### Article

Le gouvernement lituanien se montrant conciliant, les gouvernements alliés décidèrent de transférer à la Lituanie la souveraineté de Memel le 16 Février 1923.

Un statut signé le même jour, ratifié par la Société des Nations et par le gouvernement lituanien, fait du territoire une entité autonome membre de l'Etat lituanien. Le gouverneur est nommé par le gouvernement lituanien sous l'autorité duquel restent en outre placés les transports, les douanes et les postes. Le régime de cette entité est parlementaire : Landtag élu au suffrage universel devant lequel le gouvernement (Directoire) est responsable. A toutes les élections, les députés allemands furent élus en majorité. Les conflits furent aigus entre les Landtage successifs et les gouverneurs accusés par les députés allemands, non sans raison, de persécuter l'élément germanique.

Or, si le gouvernement lituanien avait vu ses revendications satisfaites, la Pologne, elle, se sentait trahie par la France. Vu l'attachement de l'opinion polonaise à la question de Vilnius, Poincaré accepta de donner une compensation à la Pologne, n'ayant plus à ménager le gouvernement de Kaunas.

######
### Lignes

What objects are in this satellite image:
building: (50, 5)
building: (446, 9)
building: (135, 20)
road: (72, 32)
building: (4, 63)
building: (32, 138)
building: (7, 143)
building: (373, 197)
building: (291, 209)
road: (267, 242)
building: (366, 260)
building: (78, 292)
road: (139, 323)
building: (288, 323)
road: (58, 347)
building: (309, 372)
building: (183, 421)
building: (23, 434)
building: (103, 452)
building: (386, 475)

######

**Exercices**
a. Recopiez le passage de l'article sur Memel qui commence par « Un statut signé » et se termine par « persécuter l'élément germanique. ».
b. Les affirmations suivantes s'accordent-elles avec l'article sur Memel ? Répondez par oui ou non, en citant chaque fois les mots de l'article qui tranchent. (i) Le gouverneur du territoire est nommé par le gouvernement lituanien. (ii) Aux élections, les députés lituaniens obtinrent la majorité. (iii) Les transports et les douanes relevaient du Directoire.
c. Reprenez l'article sur le statut de Memel là où il s'arrête et poursuivez-le.
Les entrées ne sont pas nécessaires pour ce travail.

**Réponses par exercice**
a.
Un statut signé le même jour, ratifié par la Société des Nations et par le gouvernement lituanien, fait du territoire une entité autonome membre de l'Etat lituanien. Le gouverneur est nommé par le gouvernement lituanien sous l'autorité duquel restent en outre placés les transports, les douanes et les postes. Le régime de cette entité est parlementaire : Landtag élu au suffrage universel devant lequel le gouvernement (Directoire) est responsable. A toutes les élections, les députés allemands furent élus en majorité. Les conflits furent aigus entre les Landtage successifs et les gouverneurs accusés par les députés allemands, non sans raison, de persécuter l'élément germanique.

b.
(i) Oui : « Le gouverneur est nommé par le gouvernement lituanien ».
(ii) Non : « A toutes les élections, les députés allemands furent élus en majorité ».
(iii) Non : « Le gouverneur est nommé par le gouvernement lituanien sous l'autorité duquel restent en outre placés les transports, les douanes et les postes ».

c.
Le 15 Mars 1923, s'appuyant sur l'article 87 du traité de Versailles (droit des Alliés de déterminer les frontières polonaises), la possession de Vilnius était reconnue en droit aux Polonais. A l'annonce de la nouvelle en Lituanie, l'indignation gagna l'ensemble de l'opinion publique ; le gouvernement lituanien décida de couper toutes ses relations et communications avec la Pologne. Cet état de chose allait durer 15 ans et être finalement le signe concret de l'échec complet de la politique française.

Epilogue.

Après l'admission du Reich allemand à la Société des Nations, la délégation allemande à Genève se fit souvent l'écho des récriminations de la population germanique du territoire autonome de Memel. En 1932, sur la plainte du gouvernement allemand lui-même, la Cour Internationale de La Haye condamna le gouvernement lituanien. Tous les partis politiques « allemands » se rallièrent à la position du chef nazi Neumann qui demandait le rattachement au Reich. Dans la nuit du 21 Mars 1939, le gouvernement lituanien s'inclina devant un ultimatum de Berlin.

La ville fut reprise par les Soviétiques en Octobre 1944 et rattachée à la RSS de Lituanie; elle prit alors le nom de Klaipėda.

Gilles DUTERTRE
- Membre du COLISEE
- Membre de la Coordination France – Lituanie

Une partie de ce texte est largement inspirée d'un article de Julien Gueslin, agrégé d’histoire, « Entre illusion et aveuglement : la France face à la question lituanienne (1920-1923) » paru dans les Cahiers lituaniens n° 2, Strasbourg, automne 2001.

On consultera également avec intérêt le livre d'Isabelle Chandavoine "Les Français à Klaipėda et après (1920-1932)" aux éditions Zara, Vilnius, 2003 (en vente à la Librairie Française, au rez-de-chaussée de l'Ambassade de France a Vilnius)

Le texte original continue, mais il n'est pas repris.